Gzipped binary encoding of chain polylines at multiple simplification levels.

skeleton/meta.json.gz

Metadata describing what is inside polylines.bin.gz, including the PangyPlot version used to generate it.

skeleton/spine-{ref}.json.gz

Per-reference spine data — a linearized backbone through the graph used to anchor chain polylines on the reference genome.

polychain-data.json.gz

Decomposition of chains into polychains (runs of bubble-free segments), used by the detail-tier force simulation.

polychain.mmapindex/

Memory-mapped companion to polychain-data.json.gz for fast lookups.

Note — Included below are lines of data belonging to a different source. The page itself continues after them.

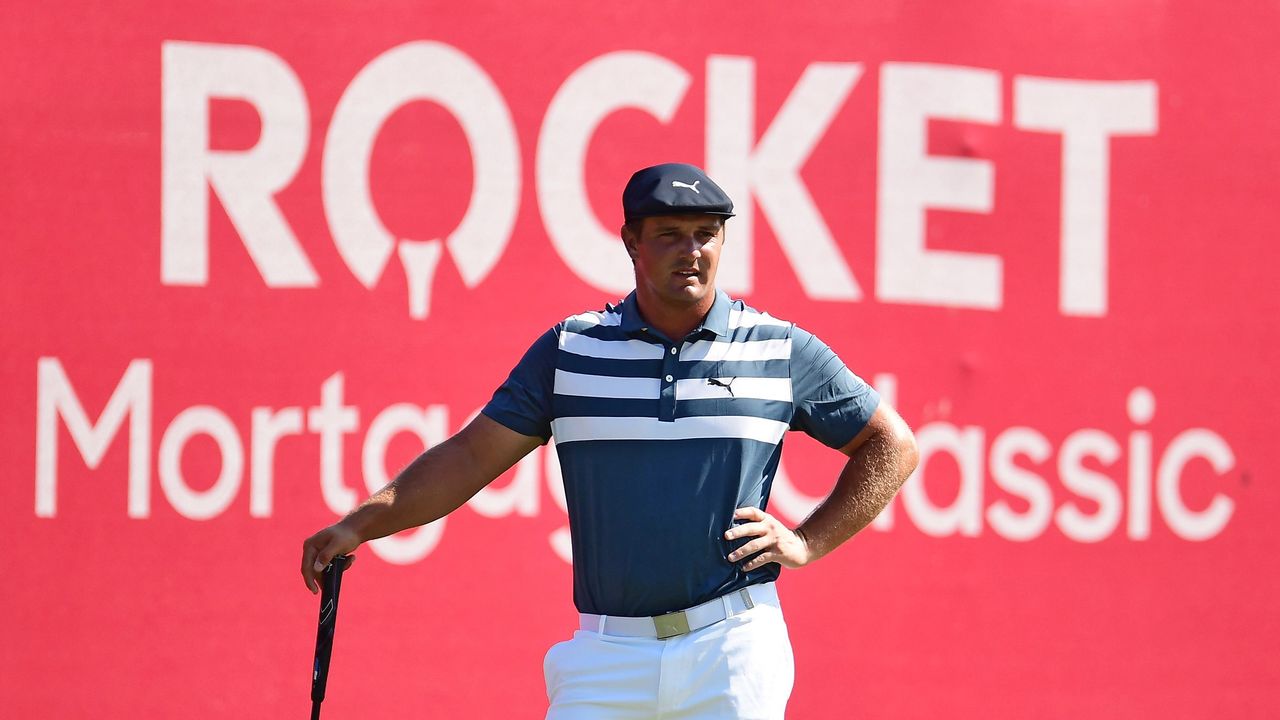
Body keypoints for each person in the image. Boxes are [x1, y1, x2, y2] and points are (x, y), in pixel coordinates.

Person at [300, 162, 920, 719]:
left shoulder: (779, 348)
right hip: (605, 655)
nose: (691, 251)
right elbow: (469, 456)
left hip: (733, 648)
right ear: (631, 241)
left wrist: (807, 541)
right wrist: (362, 523)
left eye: (706, 234)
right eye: (669, 235)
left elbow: (892, 444)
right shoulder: (571, 350)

See Rendering Architecture for how these artifacts feed into the skeleton and detail rendering tiers.

Annotations

Annotations/genomic features (e.g., genes, transcripts, exons) are stored in genome-specific folders under datastore/annotations/{ref}/{name}/. Inside each folder is a SQLite database that roughly follows the GFF3 specification.

annotations.db

Property

Type

Description

id

text

Primary key. Unique identifier for the annotation feature.

type

text

Feature type (e.g., gene, transcript, exon).

chrom

text

Chromosome or contig name.

start

integer

Genomic start coordinate (1-based, inclusive).

end

integer

Genomic end coordinate (1-based, inclusive).

strand

text

Feature strand: + or -.

source

text

Origin of the annotation (e.g., GENCODE, RefSeq).

gene_name

text

Associated gene symbol/name.

exon_number

integer

Exon number (if feature is an exon).

parent

text

Parent feature ID (e.g., transcript for an exon).

tag

text

Free-form tag or attribute from source annotation.

ensembl_canonical

boolean

Flag indicating Ensembl canonical transcript (default 0 = false).

mane_select

boolean

Flag indicating MANE Select transcript (default 0 = false).